When you're tight on funds, you try to squeeze as much gas out of your tank as possible. With prices skyrocketing, you're not the only person who is looking for way to pinch pennies when it comes to fuel. You'll have your own methods to save on gas, such as plotting shorter routes for your commute or turning off your AC in the heart of the summer, but some supposed cost-saving methods can actually do more harm than good. Here are a few gas saving myths:
Topping off your tank
When you hear that clicking sound at the pump, you think that you can add few more drops of gas to your tank. But that sound definitely means you should stop and close up your gasket. When you top off your tank, you could actually be sending gas back to the station.
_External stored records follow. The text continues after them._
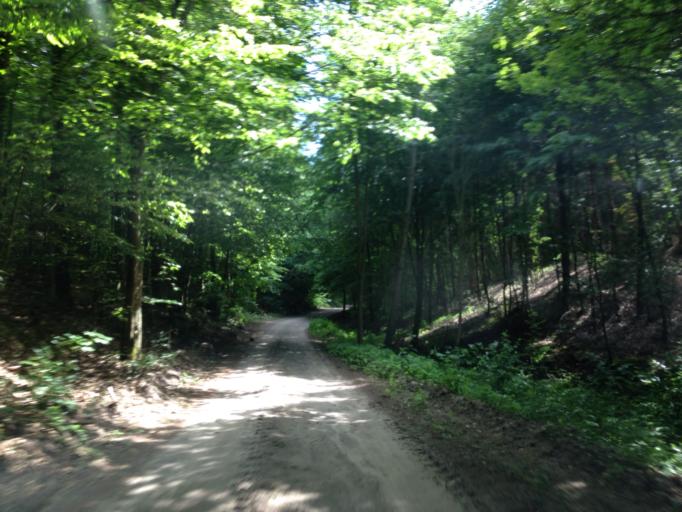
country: PL
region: Kujawsko-Pomorskie
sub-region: Powiat brodnicki
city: Gorzno
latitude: 53.2199
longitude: 19.6515
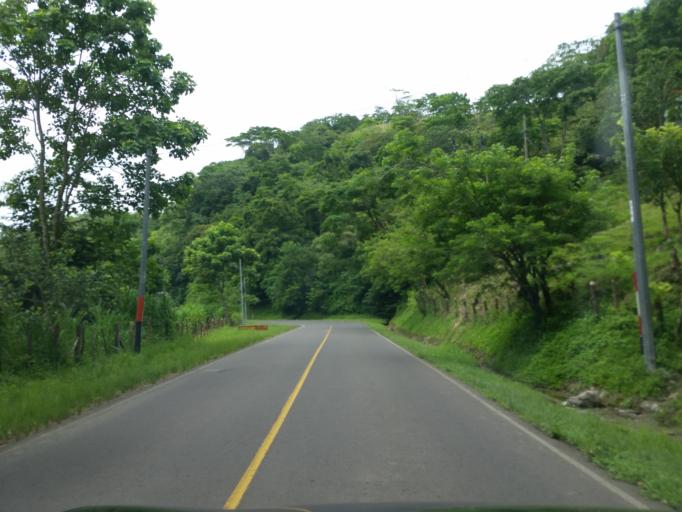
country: NI
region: Matagalpa
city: San Ramon
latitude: 13.0301
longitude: -85.7794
Keeping your tank at half full is the best route to go
You may keep your tank half-full in an effort to keep gas from evaporating, but the technology in cars these days is helping counteract this problem. Tanks are designed to keep as much gas in as possible, so you don't have to worry about fuel vapors escaping.
Thinking tire pressure does not affect how much gas you use
Unless you have a flat or your car is driving sluggishly, you probably ignore your tire pressure. Tires that are even a little bit under-inflated can cause bad handling and damage the suspension of your car, both of which contribute to poor fuel economy. Certain car insurance policies can help fund repairs if your suspension is damaged, but you should get it looked at by a mechanic if the problems persist.
Setting your car to cruise control
This car function can be your best friend when you're on a long road trip, but keeping it on all the time in order to help save gas will not help. Cruise control can give you a steady speed and help save a little gas, but only if you're on a completely flat surface. If you run into hills, you need to accelerate, which will cause you to use more gas.